News from Panama / Tuesday, July 11th, 2017

 

Panama is planning to modernize  its airspace to support how its manages a forecast annual increase in international traffic of 5 per cent.

Experts of the International Air Transport Association (IATA), the University of Texas at Arlington (UTA), Boeing, the Federal Aviation Authority  and the country’s air navigation services provider met at the Technological University of Panama (UTP) in late June.

Panamanian ANSP director Flora Silvera explained that the challenges and issues it has to solve focus on an airspace reconfiguration based on the growth of traffic while maintaining safety. Silvera specified that more than 300,000 flights per year are managed by Panama and that yearly landings and take-offs number more than 250,000.

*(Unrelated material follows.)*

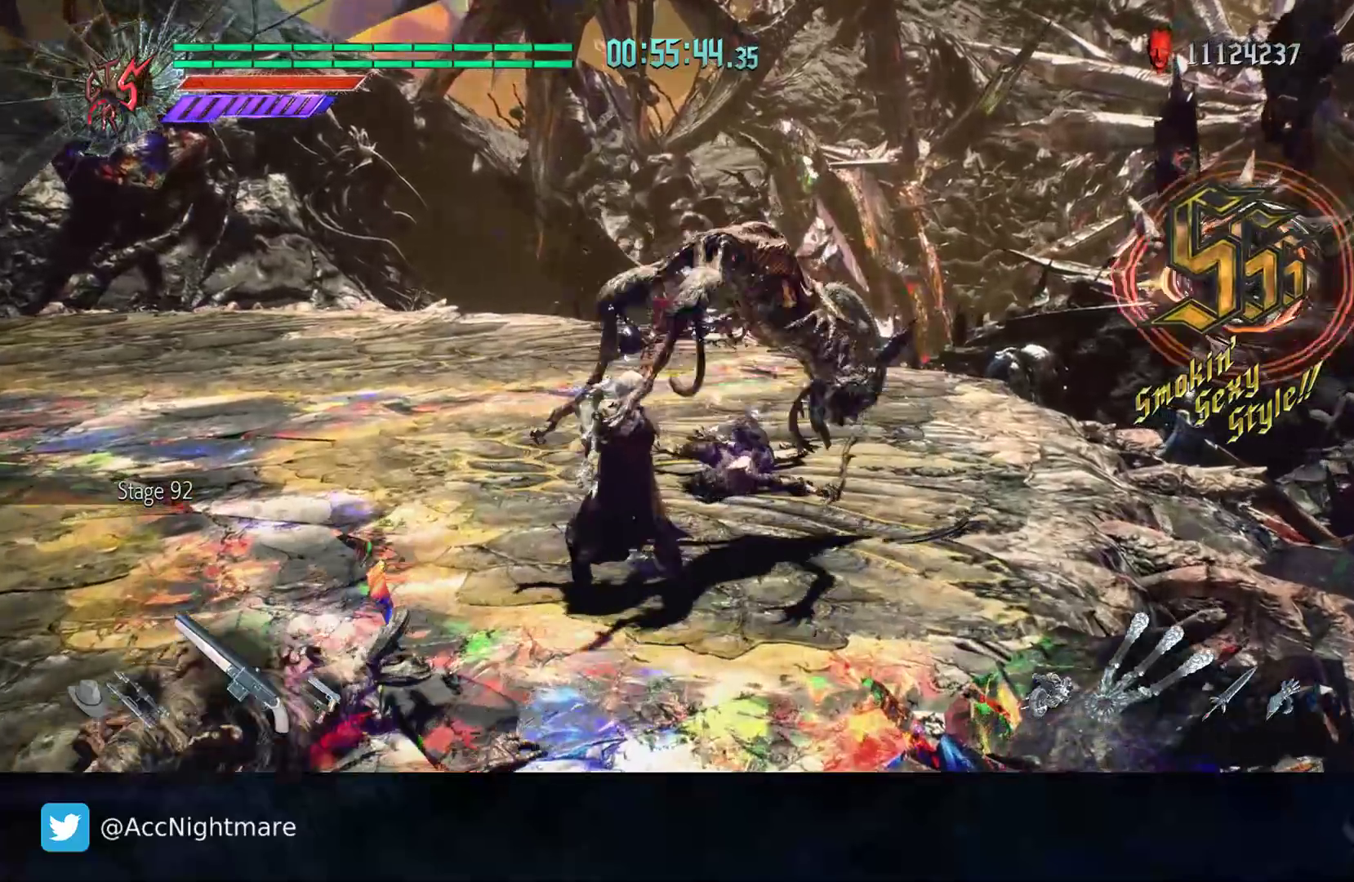
{"buttons": ["CIRCLE"], "left_stick": "center", "right_stick": "center", "events": [[267, "DPAD_RIGHT", "down"], [333, "CIRCLE", "down"], [350, "DPAD_RIGHT", "up"], [400, "CIRCLE", "up"], [467, "CIRCLE", "down"]]}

“The traffic we are handling is greater, but if we had a better flow, or something more systemic, more compact, we could increase that volume without disturbing safety, which is what we really have to consider,” she said, adding that although there are specialists, with the increase in air traffic Panama needs to bring more people to be able to deliver a better service.

Silvera said that currently 315 people are employed to provide air navigation services, although the ANSP is considering an additional 100 in the short and medium term.

“Panama is a model country on aviation, the authorities work very closely with airlines and international entities, the government has made a big effort and then we can compare it with countries like Singapore, which has a strong aerial culture,” said IATA vice president for America Peter Cerdá .

The challenge, said the regional airline industry chief, is to support that growth, that demand, which in the next 20 years in Latin America will double. “For that, we have to make sure that Panama has the infrastructure and capacity to growth,” he pointed out.